One of the biblical phrases by which I have always been intrigued is Anshey Shem, translated usually as ‘well-known’ or ‘famous men’ [NRSV] or as ‘men of renown’ [AJV], or ‘men of good standing’ [NEB] but literally meaning ‘men of name’. The Dictionary of Classical Hebrew gives ‘reputation, fame, renown, good name and by-word’ as one set of meanings of the Hebrew shem.

These anshey shem were leaders of the people, men with a powerful reputation, and as such were expected to behave better than all the rest, to lead by example, making their failures all the more dramatic, and damaging. Every age has its anshey shem, the good and the bad, but it is not just those who strut and fret on a national or international stage who have reputations, and something to lose … we all do.

The rabbis understood this truth only too well, their thinking encapsulated in the aphorism of the mystic rabbi Shim’on bar Yochai –There are three crowns: the crown of Torah, the crown of priesthood, and the crown of royalty, but the crown of a good name excels them all. [Avot 4.13].

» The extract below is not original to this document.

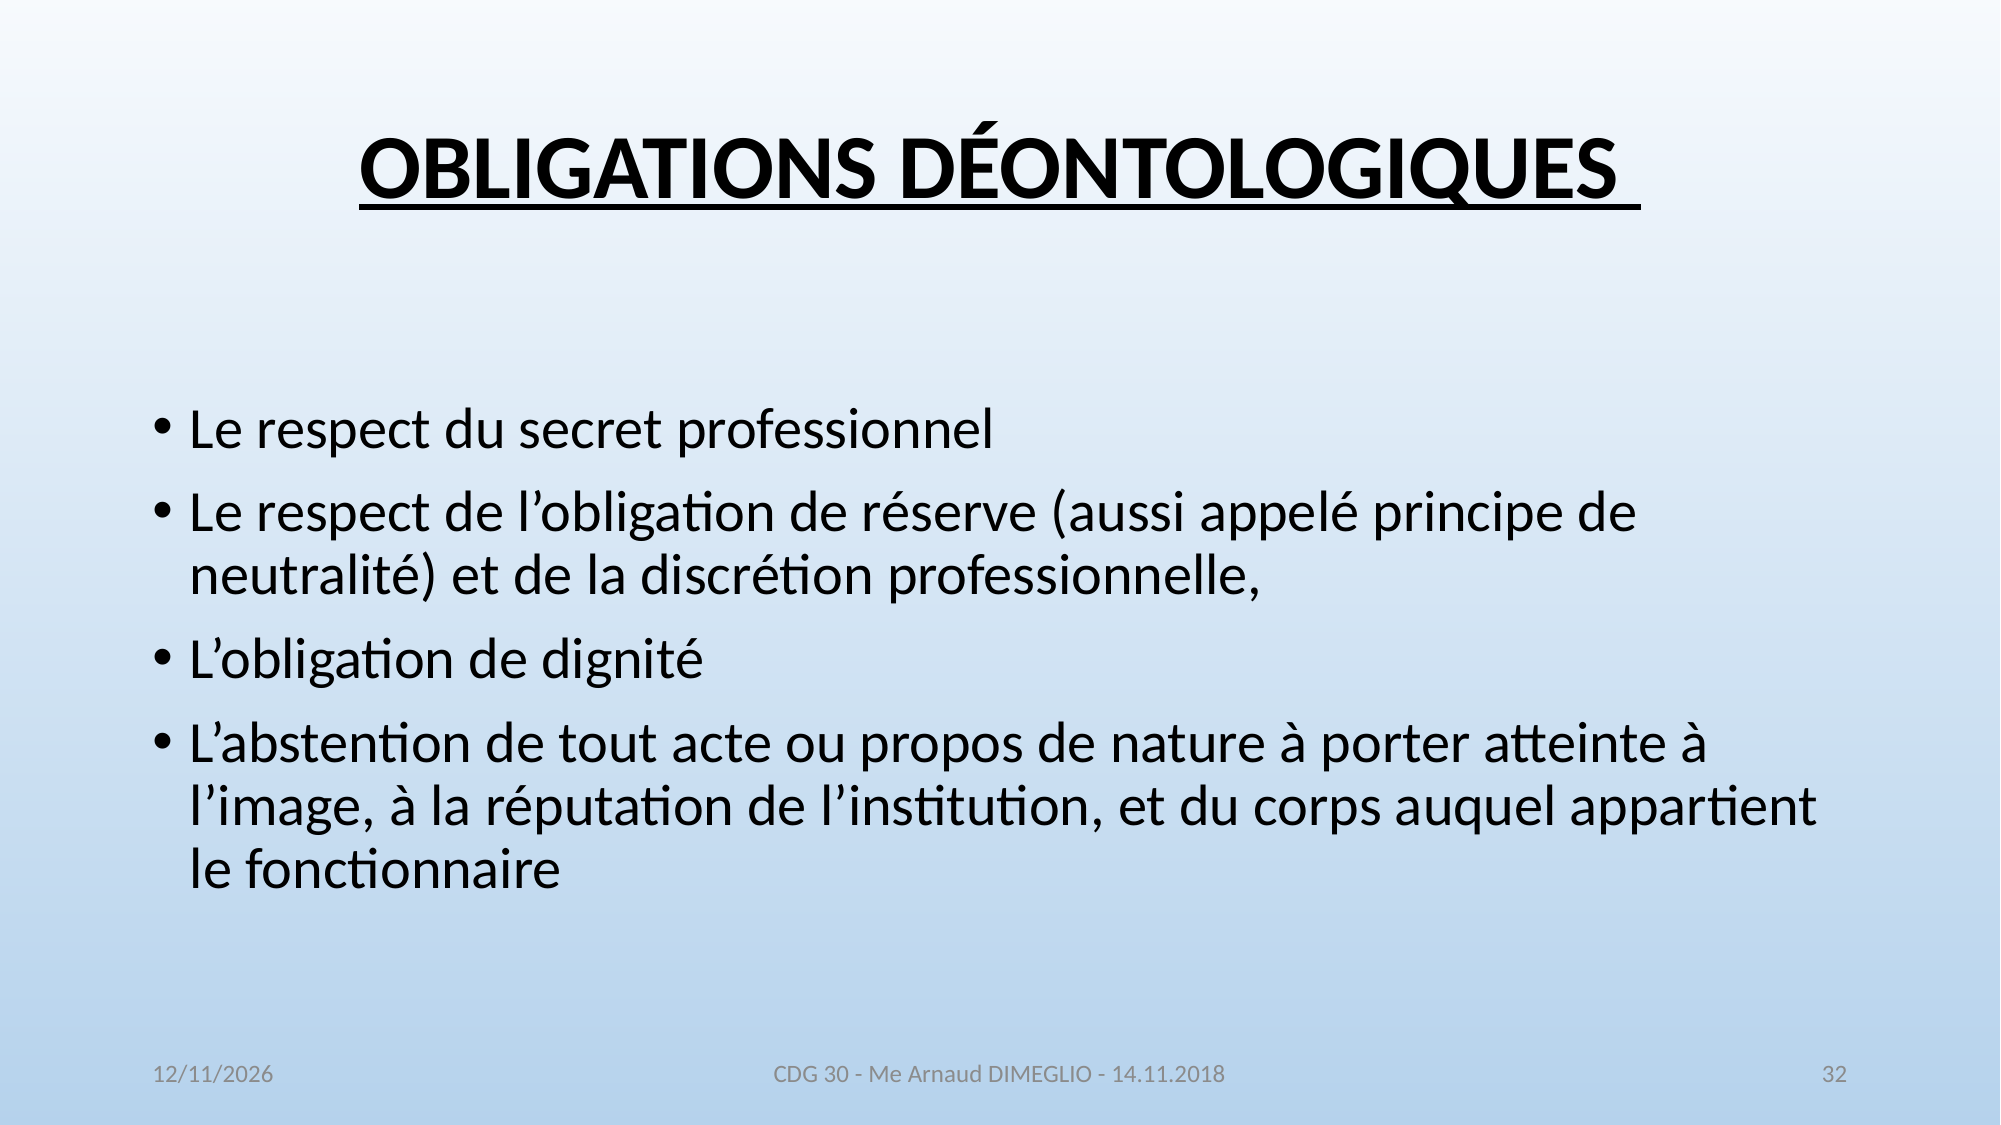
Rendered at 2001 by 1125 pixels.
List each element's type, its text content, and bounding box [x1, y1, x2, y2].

The frenetic pace of modern life conspires to make us live forever in the moment, rarely having time for reflection, hardly pausing to think about how the person we are affects those we live and work with, and how this impacts upon and influences our reputation. We certainly don’t invest time in thinking what our reputation will be once we have left our earthly life, and how that reputation may positively or adversely affect the lives of those we loved while we lived.

It is worth pondering how our conduct in our active years could influence our reputation, the good we do, and the people we love, after we have gone.

Repentance for ‘sins’ may be a concept that more and more find difficult to assimilate and comprehend, but reputation, the crown of a good name, surely isn’t! As Jews we live our own lives within the millennial continuum of Jewish history, which, among a multitude of other things, teaches us that the actions of one generation will influence another and make it much more straightforward for us to take this message into our own lives.

One of the loveliest biblical references to the value of a good name can be found in the book of psalms. Psalm 72 is all about kingship, not any sort of kingship but good kingship and its impact on those directly affected by it. It is a psalm that does not occur in the liturgy, but which deserves more attention because much of its content applies to everyone. Towards the end, in verse 17, it states:

May his name endure forever, may his name outlive the sun, may all the people who knew him be blessed by their connection to him, may he be a source of happiness for them. [my slightly free translation]

As we contemplate our lives and all the names they gift us, let us not ignore the great truth that our name is also our reputation and so live our lives that the words of the Psalmist are a deserved epitaph after we have gone.

Rabbi Dr Charles Middleburgh
Dean, Leo Baeck College
Ordained 1986

The views expressed in this D’var Torah do not necessarily reflect the position of Leo Baeck College.